Frequently Asked Questions

Do all KiCad components have SPICE models by default?
No. Passive components (resistors, capacitors, inductors) simulate correctly using their schematic value with no extra setup, because ngspice has native built-in models for ideal passives. Active components — op-amps, transistors, diodes, voltage regulators, and other ICs — need an explicit SPICE model assigned through the symbol's Simulation Model properties before they'll behave correctly in a simulation; without one, ngspice either can't resolve the part or falls back to a generic/default model that may not represent the real part's behaviour. Many manufacturers (Texas Instruments, Analog Devices, onsemi) publish SPICE models for their ICs on the product page, in .lib, .mod, or subcircuit (.subckt) file formats, which can be imported into a KiCad project.
What is the difference between .op, .dc, .ac, and .tran simulation types?
These are the four core SPICE analysis directives, each answering a different question about the circuit. .op (operating point) finds the DC bias conditions — steady-state voltages and currents — with no time-varying input; useful for verifying an amplifier's bias point is where you expect it before doing anything else. .dc sweeps a DC source across a voltage or current range and plots the resulting output, useful for characterising a transfer curve (e.g. a comparator's threshold). .ac performs a small-signal frequency-domain sweep, producing a Bode plot (magnitude and phase vs frequency) — the standard way to verify a filter's cutoff frequency and roll-off, or an amplifier's gain-bandwidth behaviour. .tran runs a time-domain transient simulation with the circuit's actual time-varying inputs, showing how signals evolve over time — used for verifying startup behaviour, switching converter ripple, or digital timing.
Can KiCad's SPICE simulation replace prototyping and bench testing?
No.

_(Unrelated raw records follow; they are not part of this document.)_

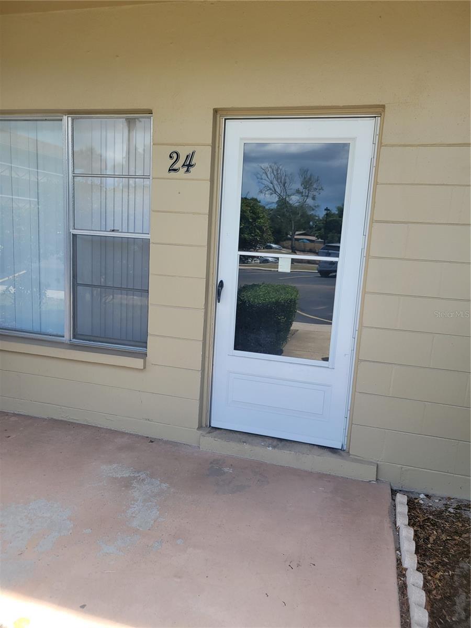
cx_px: 236
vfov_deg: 67.3
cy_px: 314
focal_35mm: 26
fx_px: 472
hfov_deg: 53.1
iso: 40
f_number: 1.8
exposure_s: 1/626
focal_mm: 5.4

SPICE simulation is a pre-layout sanity check that catches gross design errors — a filter with the wrong cutoff frequency, an amplifier biased into clipping, a feedback loop that's unstable in principle — cheaply and early. It does not model PCB-layout-dependent effects (parasitic trace inductance and capacitance, ground bounce, thermal behaviour, component tolerance stack-up, or real-world component variation across a production batch), all of which affect a physical board's actual behaviour. Treat simulation as validating the schematic-level design intent, and bench-test the built prototype to validate the physical implementation — the two catch different classes of error.